July 19, 2022 - 12:04 PM 248 views
With millions of people once again in lockdown, China's zero-Covid policy hasn't done anything to stop the covid flare-ups around the country. The second-largest economy in the world recorded 699 cases on Monday, the highest daily total since May 22. Over 1,000 infections were reported over the weekend.
Authorities have recently implemented new limitations and lockdowns as a result of the outbreaks' escalating severity. A county in Anhui province went under lockdown starting on Friday, and Lanzhou, the capital of northwest Gansu province, ordered its 4.4 million citizens to stay inside starting on Wednesday. According to Dawn News, Beihai in the southern Guangxi region on Saturday also declared lockdowns in a portion of two districts with a population of more than 800,000.
Shanghai, the nation's financial centre, appears to be in a better situation, but the authorities have expanded the mass testing to 12 of the city's 16 districts, which are home to about 20 million people.
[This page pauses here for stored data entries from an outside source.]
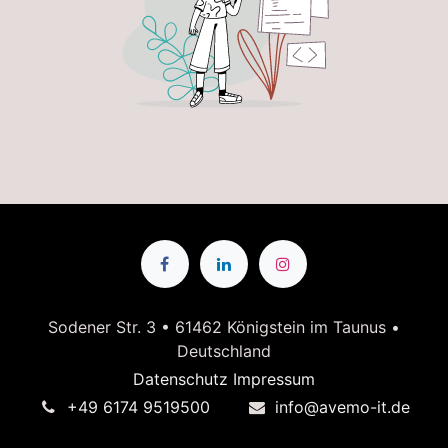
Sodener Str. 3 • 61462 Königstein im Taunus •
Deutschland
Datenschutz
Impressum
+49 6174 9519500
info@avemo-it.de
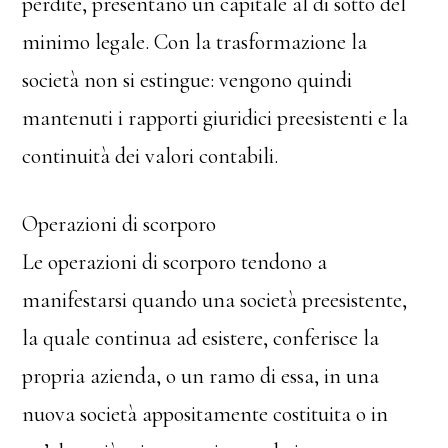
perdite, presentano un capitale al di sotto del
minimo legale. Con la trasformazione la
società non si estingue: vengono quindi
mantenuti i rapporti giuridici preesistenti e la
continuità dei valori contabili.
Operazioni di scorporo
Le operazioni di scorporo tendono a
manifestarsi quando una società preesistente,
la quale continua ad esistere, conferisce la
propria azienda, o un ramo di essa, in una
nuova società appositamente costituita o in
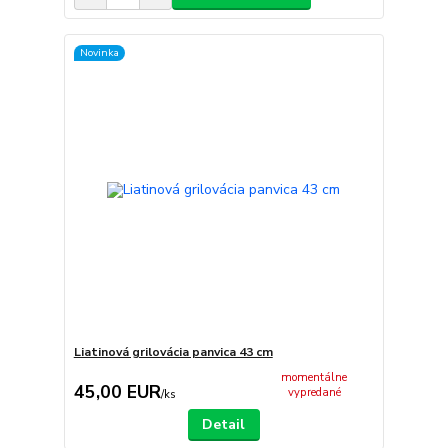
Novinka
Liatinová grilovácia panvica 43 cm
momentálne
45,00 EUR
vypredané
/
ks
Detail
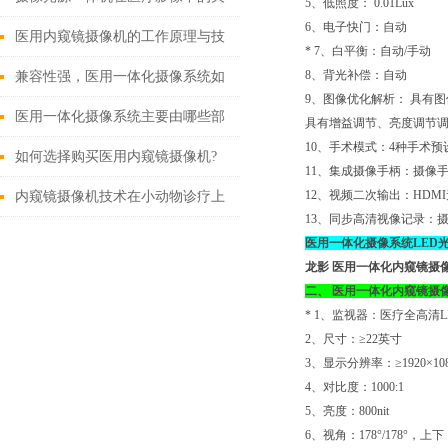
5、低照度： 0.01Lux
6、电子快门：自动
键作用
医用内窥镜摄像机的工作原理与技
* 7、白平衡：自动/手动
术创新
8、背光补偿：自动
兼容性强，医用一体化摄像系统如
9、图像优化解析： 具有
何改变现有医疗设备格局？
医用一体化摄像系统主要由哪些部
具有增益调节、亮度调节调
10、手术模式：4种手术
分组成？
如何选择购买医用内窥镜摄像机?
11、集成摄像手柄：摄像
12、视频二次输出：HD
内窥镜摄像机技术在小动物诊疗上
13、同步高清视像记录：
的应用有哪些?
医用一体化摄像系统LED
龙影 医用一体化内窥镜摄
二、
医用一体化内窥镜摄
* 1、监视器：医疗全高清L
2、尺寸：≥22英寸
3、显示分辨率：≥1920×108
4、对比度：1000:1
5、亮度：800nit
6、视角：178°/178°，上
On Monday, Shanghai reported 23 incidents compared to 17 on Sunday.
The Market Reaction
Despite the rise in S&P 500 futures, investors are still treading carefully so far in Tuesday's Asian trade. Growing fears about China's economy and ongoing concerns about the downturn are continuing to undermine investor confidence. At the time of writing, the US dollar index is up 0.16 percent on the day and is trading at 107.54.